8. Subsequent Events

Sale of Capital Stock

On July 6, 2012, we sold 11.0 million shares of our common stock in an underwritten public offering for aggregate net proceeds of approximately $46.1 million after deducting expenses of the offering.

Purchase Commitment

In July 2012, we placed an additional purchase order with PCAS for delivery of mifepristone in the fourth quarter of 2012 or early 2013 for a commitment of approximately $843,000.

Financing Transaction with Biopharma

On August 2, 2012, we executed a transaction (Transaction) with Biopharma Secured Debt Fund II Sub, S.àr.l, a private limited liability company organized under the laws of Luxembourg (Biopharma). Under the terms of the Transaction, we will receive $30 million at the closing, which is anticipated to occur on or about August 16, 2012. In return, we are obligated to make payments, calculated as a percentage of our net sales of Korlym, any future mifepristone-based products and our selective GR-II antagonists (together referred to as Covered Products) and any upfront, milestone or other contingent payments with respect to Covered Products. Biopharma’s right to receive payments will expire once it has received cumulative payments of $45 million.

Under the terms of the Transaction, our payments are entirely variable, with no fixed minimums. If there are no net sales, upfront, milestone or other contingent payments in a period with respect to Covered Products, then no payment will be due for that period.

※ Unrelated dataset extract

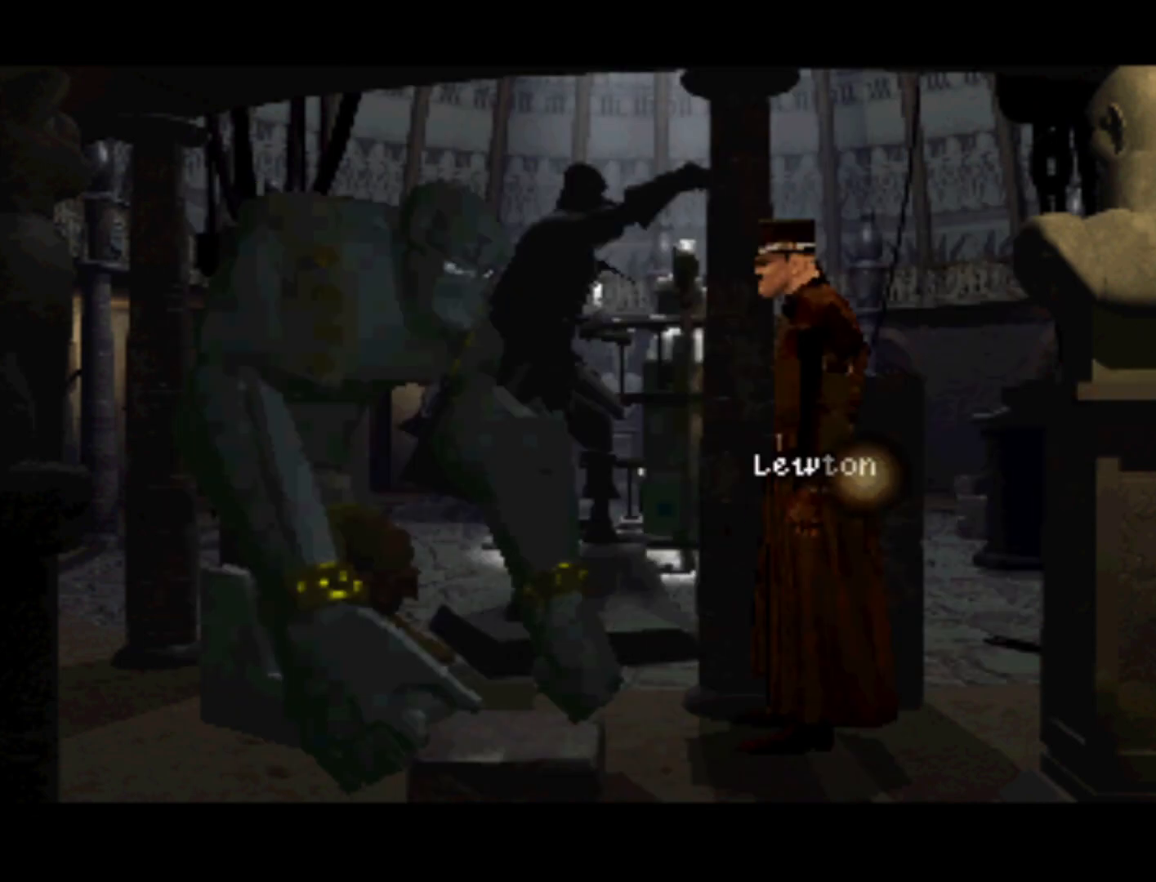
{"buttons": ["DPAD_RIGHT"], "left_stick": "center", "right_stick": "center", "events": [[50, "DPAD_UP", "up"], [350, "DPAD_RIGHT", "down"]]}
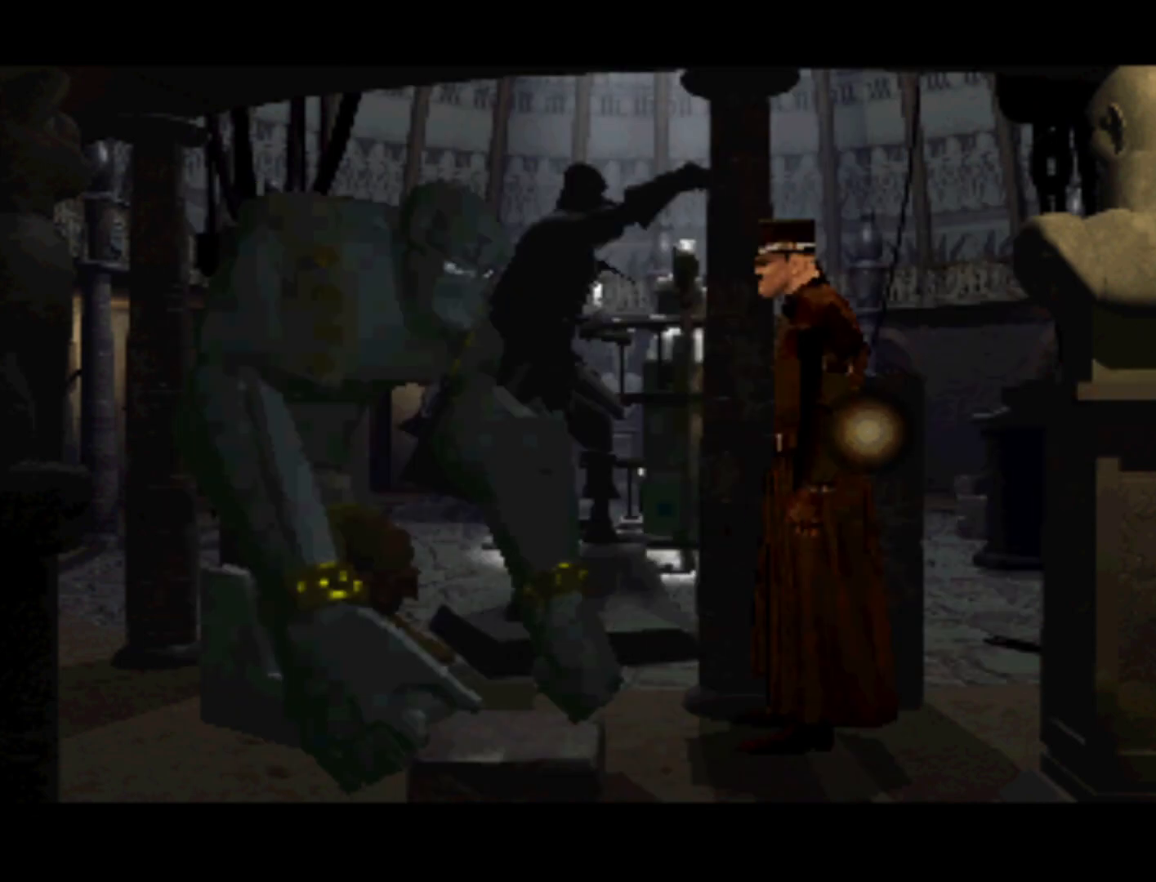
{"buttons": [], "left_stick": "center", "right_stick": "center", "events": [[17, "DPAD_DOWN", "down"], [83, "DPAD_RIGHT", "up"], [250, "DPAD_DOWN", "up"]]}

We are obligated to make payments as follows:

 

   

20 percent of our net product sales of Covered Products, beginning with the calendar quarter ending June 30, 2013, subject to quarterly payment caps of $2,250,000 during 2013, $3,000,000 during 2014 and $3,750,000 during 2015. There is no quarterly cap on payments with respect to net product sales in 2016 and later.

 

   

20 percent of payments received for upfront, milestone or other contingent fees under co-promotion and out-license agreements for Covered Products (without application of quarterly caps), provided however, that any amounts received under such agreements after the Transaction’s effective date of August 2, 2012 but before June 30, 2013 would be deferred and made simultaneously with the payment for the calendar quarter ending June 30, 2013.

 

   

The percentage used to calculate our payments to Biopharma would increase to 50 percent and any applicable payment caps would lapse if we (i) fail to provide Biopharma with certain information regarding our promotion and sales of Covered Products, (ii) do not devote a commercially reasonable amount of resources to the promotion and marketing of the Covered Products or (iii) violate the Indebtedness Covenant and, in each case, fail to cure within the applicable cure period.

 

   

Upon the occurrence of a Corcept change of control transaction or the licensing of Korlym to a third-party for promotion and sale in the United States, the entire $45 million, less any amounts already paid by us, would become due.

 

To secure our obligations in connection with this Transaction, we granted Biopharma a security interest in our rights in patents, trademarks, trade names, domain names, copyrights, know-how and regulatory approvals related to the Covered Products, all books and records relating to the foregoing and all proceeds of the foregoing (the Collateral). If we (i) fail to deliver a royalty payment when due and do not remedy that failure within 30 days, (ii) fail to maintain a first-priority perfected security interest in the Collateral in the United States and do not remedy that failure within five business days of receiving notice of such failure or (iii) become subject to an event of bankruptcy, then Biopharma may attempt to recover up to $45 million (after deducting any payments we have already made).

Committed Equity Financing Facility

In addition, effective August 7, 2012, we terminated our Committed Equity Financing Facility (CEFF) with Kingsbridge Capital Limited (Kingsbridge). The termination of the CEFF has no effect on the warrant that was issued to Kingsbridge for 330,000 shares of our common stock, which can be exercised at any time through September 25, 2013 for an exercise price of $3.525 per share.